> [PROMPT]:
Please give back, exactly as written, the lines from the line with "Affiliate Marketing" to the line with "Home Health Billing Services" in the listing below, leaving out all pictures.

(SUPPLIED DATA Opens)

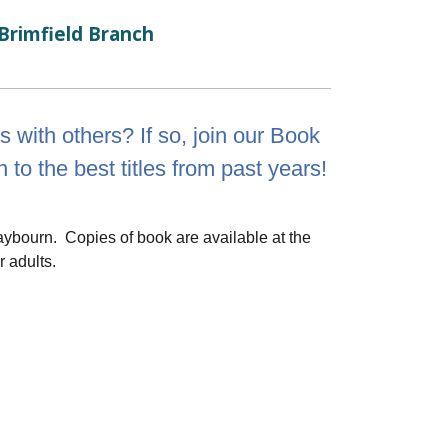
Brimfield Branch
 with others? If so, join our Book
 to the best titles from past years!
aybourn. Copies of book are available at the
r adults.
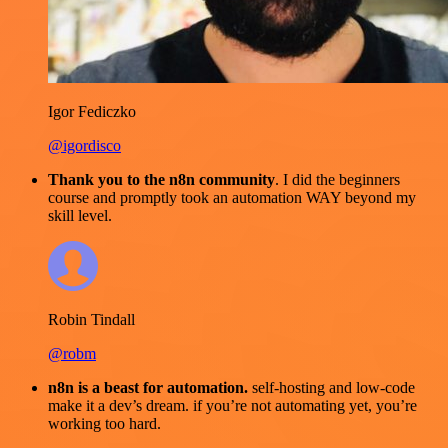
Igor Fediczko
@igordisco
Thank you to the n8n community
. I did the beginners
course and promptly took an automation WAY beyond my
skill level.
Robin Tindall
@robm
n8n is a beast for automation.
self-hosting and low-code
make it a dev’s dream. if you’re not automating yet, you’re
working too hard.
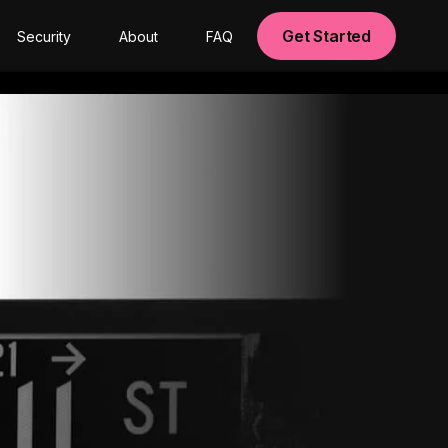
Get Started
Security
About
FAQ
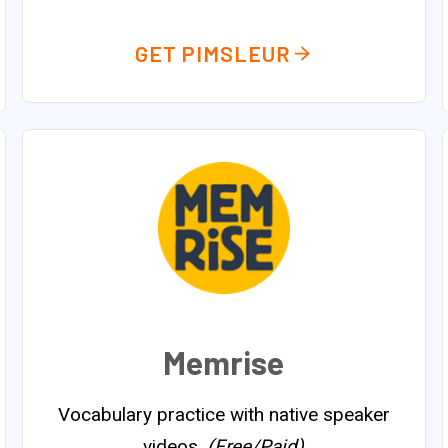
GET PIMSLEUR
Memrise
Vocabulary practice with native speaker
videos.
(Free/Paid)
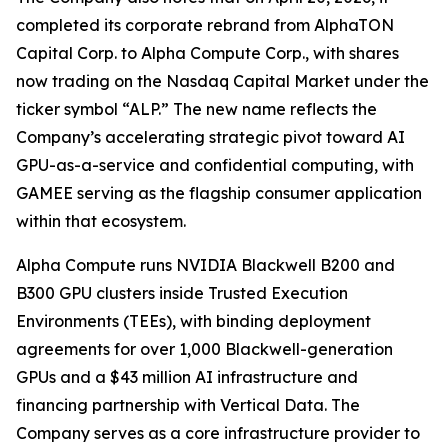
completed its corporate rebrand from AlphaTON
Capital Corp. to Alpha Compute Corp., with shares
now trading on the Nasdaq Capital Market under the
ticker symbol “ALP.” The new name reflects the
Company’s accelerating strategic pivot toward AI
GPU-as-a-service and confidential computing, with
GAMEE serving as the flagship consumer application
within that ecosystem.
Alpha Compute runs NVIDIA Blackwell B200 and
B300 GPU clusters inside Trusted Execution
Environments (TEEs), with binding deployment
agreements for over 1,000 Blackwell-generation
GPUs and a $43 million AI infrastructure and
financing partnership with Vertical Data. The
Company serves as a core infrastructure provider to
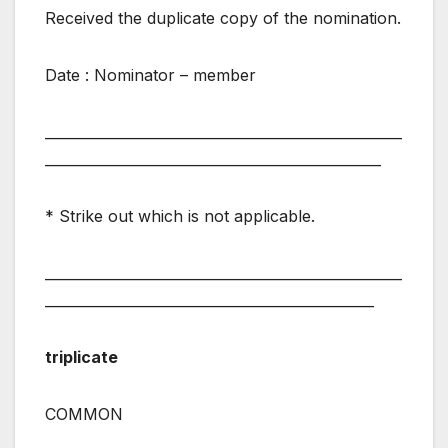
Received the duplicate copy of the nomination.
Date : Nominator – member
___________________________________________________
________________________________________________
* Strike out which is not applicable.
___________________________________________________
_______________________________________________
triplicate
COMMON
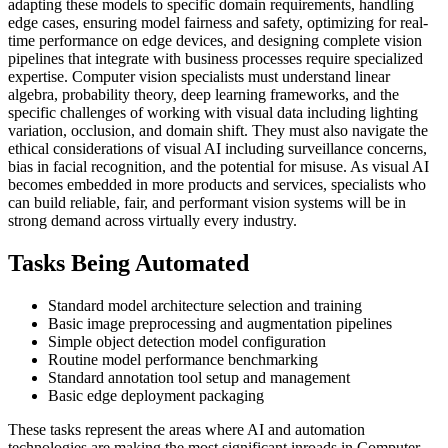
adapting these models to specific domain requirements, handling
edge cases, ensuring model fairness and safety, optimizing for real-
time performance on edge devices, and designing complete vision
pipelines that integrate with business processes require specialized
expertise. Computer vision specialists must understand linear
algebra, probability theory, deep learning frameworks, and the
specific challenges of working with visual data including lighting
variation, occlusion, and domain shift. They must also navigate the
ethical considerations of visual AI including surveillance concerns,
bias in facial recognition, and the potential for misuse. As visual AI
becomes embedded in more products and services, specialists who
can build reliable, fair, and performant vision systems will be in
strong demand across virtually every industry.
Tasks Being Automated
Standard model architecture selection and training
Basic image preprocessing and augmentation pipelines
Simple object detection model configuration
Routine model performance benchmarking
Standard annotation tool setup and management
Basic edge deployment packaging
These tasks represent the areas where AI and automation
technologies are making the most significant inroads in Computer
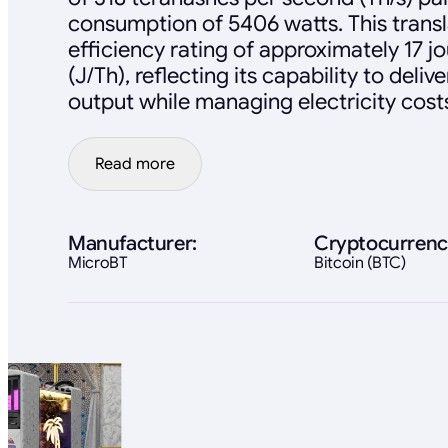
consumption of 5406 watts. This transl
efficiency rating of approximately 17 j
(J/Th), reflecting its capability to deli
output while managing electricity cost
Read more
Manufacturer:
Cryptocurrenc
MicroBT
Bitcoin (BTC)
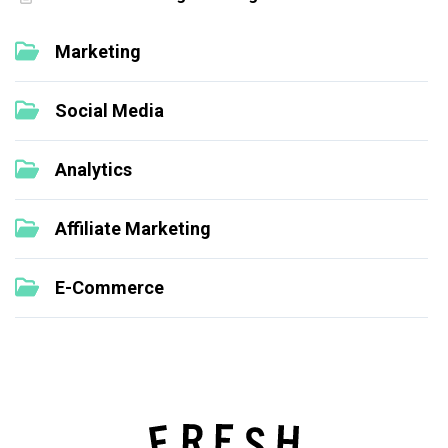
Marketing
Social Media
Analytics
Affiliate Marketing
E-Commerce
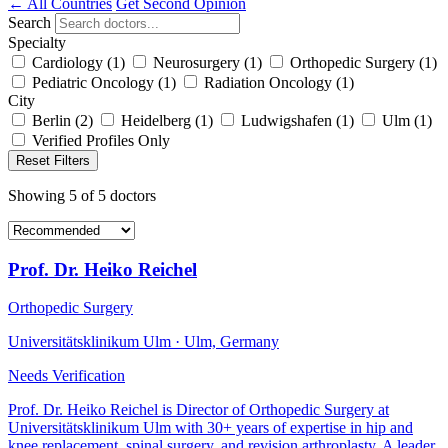
← All Countries
Get Second Opinion
Search
Specialty
Cardiology
(1)
Neurosurgery
(1)
Orthopedic Surgery
(1)
Pediatric Oncology
(1)
Radiation Oncology
(1)
City
Berlin
(2)
Heidelberg
(1)
Ludwigshafen
(1)
Ulm
(1)
Verified Profiles Only
Reset Filters
Showing
5
of
5
doctors
Prof. Dr. Heiko Reichel
Orthopedic Surgery
Universitätsklinikum Ulm · Ulm, Germany
Needs Verification
Prof. Dr. Heiko Reichel is Director of Orthopedic Surgery at
Universitätsklinikum Ulm with 30+ years of expertise in hip and
knee replacement, spinal surgery, and revision arthroplasty. A leader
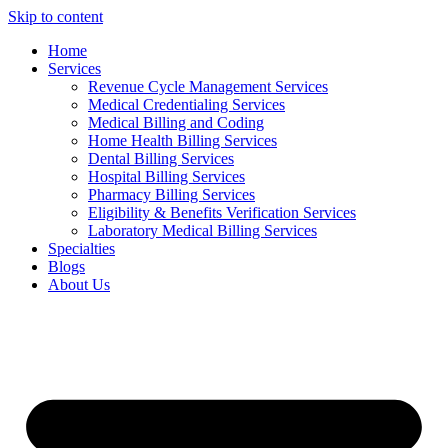
Skip to content
Home
Services
Revenue Cycle Management Services
Medical Credentialing Services
Medical Billing and Coding
Home Health Billing Services
Dental Billing Services
Hospital Billing Services
Pharmacy Billing Services
Eligibility & Benefits Verification Services
Laboratory Medical Billing Services
Specialties
Blogs
About Us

(SUPPLIED DATA Closes)

> [OUTPUT FOR THIS EXERCISE]:
Affiliate Marketing
E-Commerce
← All Countries
Get Second Opinion
Search
Specialty
Cardiology
(1)
Neurosurgery
(1)
Orthopedic Surgery
(1)
Pediatric Oncology
(1)
Radiation Oncology
(1)
City
Berlin
(2)
Heidelberg
(1)
Ludwigshafen
(1)
Ulm
(1)
Verified Profiles Only
Reset Filters
Showing
5
of
5
doctors
Prof. Dr. Heiko Reichel
Orthopedic Surgery
Universitätsklinikum Ulm · Ulm, Germany
Needs Verification
Prof. Dr. Heiko Reichel is Director of Orthopedic Surgery at
Universitätsklinikum Ulm with 30+ years of expertise in hip and
knee replacement, spinal surgery, and revision arthroplasty. A leader
Skip to content
Home
Services
Revenue Cycle Management Services
Medical Credentialing Services
Medical Billing and Coding
Home Health Billing Services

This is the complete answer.